I'm developing a simple utility to solve a very specific issue: I want to store all my pictures on cloud. Family pictures, nothing kinky, illegal or death-threatening. the requirements are:
I want them to be at least "obscured", as in "not automatically viewable and indexable when someone sweeps my storage account", like Google or Microsoft when they're collecting stuff to train their cognitive services or any corporation mega.co.nz gives access to my files to.
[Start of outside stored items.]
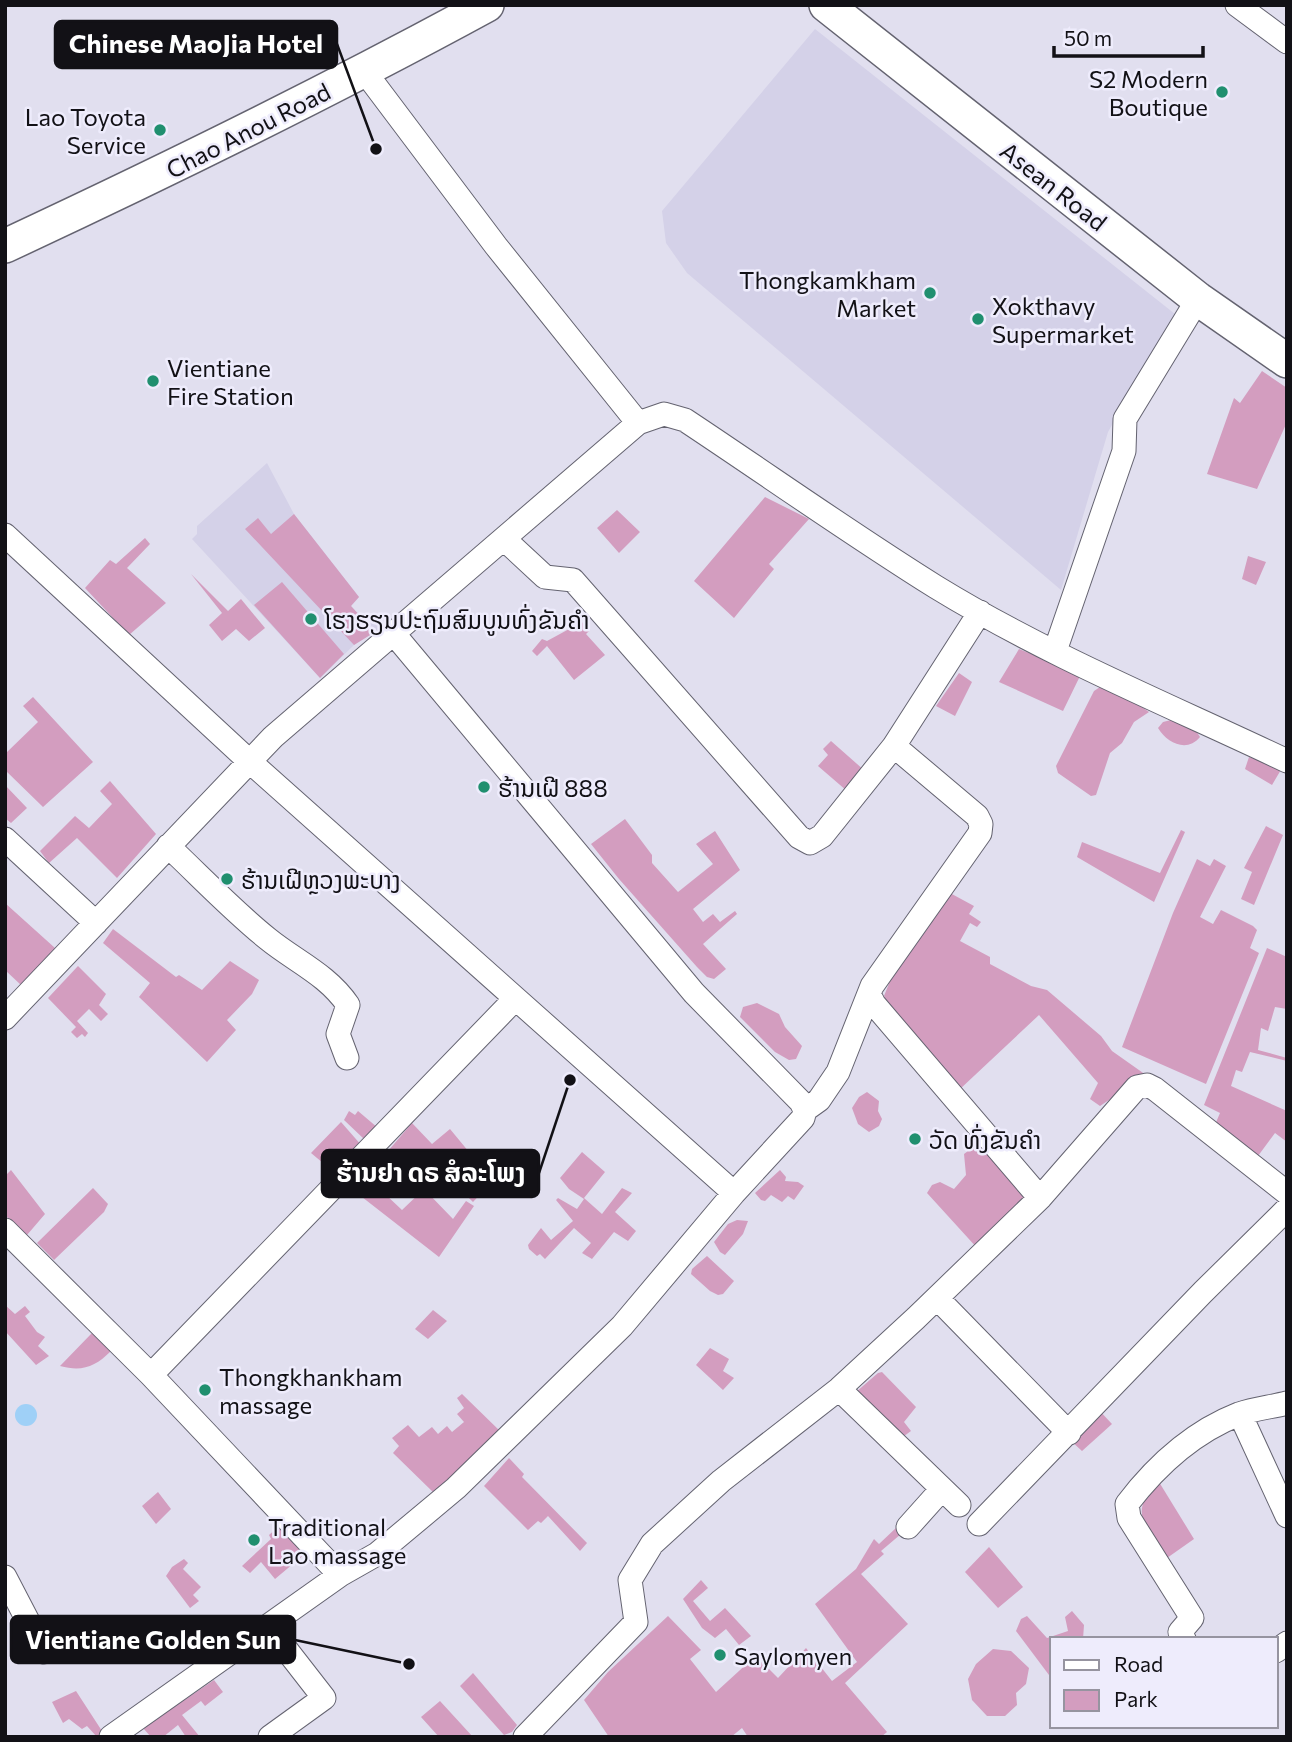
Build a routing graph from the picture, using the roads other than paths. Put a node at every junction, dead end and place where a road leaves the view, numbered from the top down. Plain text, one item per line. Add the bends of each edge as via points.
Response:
1 (487, 5) edge
2 (826, 5) edge
3 (1237, 5) edge
4 (1287, 42) edge
5 (365, 72) junction
6 (5, 246) edge
7 (1198, 299) junction
8 (1287, 361) edge
9 (638, 422) junction
10 (5, 535) edge
11 (504, 539) junction
12 (980, 612) junction
13 (394, 634) junction
14 (1055, 651) junction
15 (894, 746) junction
16 (248, 760) junction
17 (1287, 761) edge
18 (5, 839) edge
19 (168, 846) junction
20 (96, 923) junction
21 (870, 996) junction
22 (515, 999) junction
23 (5, 1018) edge
24 (347, 1058) dead end
25 (805, 1110) junction
26 (1287, 1193) edge
27 (734, 1194) junction
28 (1040, 1198) junction
29 (1287, 1209) edge
30 (5, 1230) edge
31 (937, 1298) junction
32 (151, 1375) junction
33 (839, 1389) junction
34 (1287, 1404) edge
35 (1240, 1414) junction
36 (1069, 1433) junction
37 (942, 1489) junction
38 (959, 1505) dead end
39 (1287, 1516) edge
40 (979, 1524) dead end
41 (908, 1527) dead end
42 (340, 1575) junction
43 (5, 1577) edge
44 (268, 1626) junction
45 (1183, 1637) edge
46 (44, 1652) dead end
47 (111, 1737) edge
48 (270, 1737) edge
49 (525, 1737) edge

1 - 5 main road, Chao Anou Road
2 - 7 main road, Asean Road
3 - 4 street
5 - 6 main road, Chao Anou Road
5 - 9 street via 496,246
7 - 8 main road, Asean Road
7 - 14 street via 1125,419 1124,451
9 - 11 street
9 - 12 street via 664,414 685,420
10 - 16 street
11 - 13 street
11 - 15 street via 545,577 573,580 799,837 810,843 822,836
12 - 14 street
12 - 15 street
13 - 16 street
13 - 25 street via 694,993
14 - 17 street
15 - 21 street via 981,824 872,986
16 - 19 street
16 - 22 street
18 - 20 street
19 - 20 street
19 - 24 street via 267,938 343,997 348,1005 338,1034
20 - 23 street
21 - 25 street via 838,1072 819,1100
21 - 28 street
22 - 27 street
22 - 32 street
25 - 27 street via 803,1118
26 - 28 street via 1147,1085 1137,1087
27 - 42 street via 622,1326 456,1488 377,1554
28 - 31 street
29 - 36 street
30 - 32 street
31 - 33 street
31 - 36 street
32 - 42 street
33 - 37 street
33 - 49 street via 721,1481 652,1544 630,1580 636,1622
34 - 35 street
35 - 39 street
35 - 45 street via 1191,1439 1156,1469 1126,1504 1129,1518 1192,1618 1180,1632
36 - 40 street
37 - 38 street
37 - 41 street
42 - 44 street
43 - 46 street
44 - 47 street
44 - 48 street via 324,1698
Better would be securely encrypted, obviously.
I need to be able to detect changes to a single image and upload only that, thus avoiding huge archives.
I have developed a sequence of operation using only standard libraries (apache commons crypto mainly) that should be secure by current standards:
[one time, when running the encryption]
- input a password (any length)
[next steps are repeated for each file]
- generate a secureRandom salt (32 bytes)
- compute a 16 byte password+salt hash using PBKDF2WithHmacSHA512 (1000 iterations)
- generate a secureRandom IV (16 bytes)
- ZIP the single file (this is toggleable as it's useless for images)
- AES encrypt the file using AES/CBC/PKCS7Padding
I know that this will not conceal the name, nature and size of my files, (contrary to what Cryptomator tries to do, for example, but webdav is a pain when trying to detect file changes), but that should be fine by me unless it enables cracking of the whole encryption somehow.
Now I need to store the salt and the IV, and currently I have decided to store them in a metadata JSON file in the same place where I will store the encrypted file. I have read and understood that the IV must be random but doesn't need to be secret, correct me if I'm wrong, but what about the hash salt? Can I store it with the IV and the encrypted file without threatening any part of the encryption?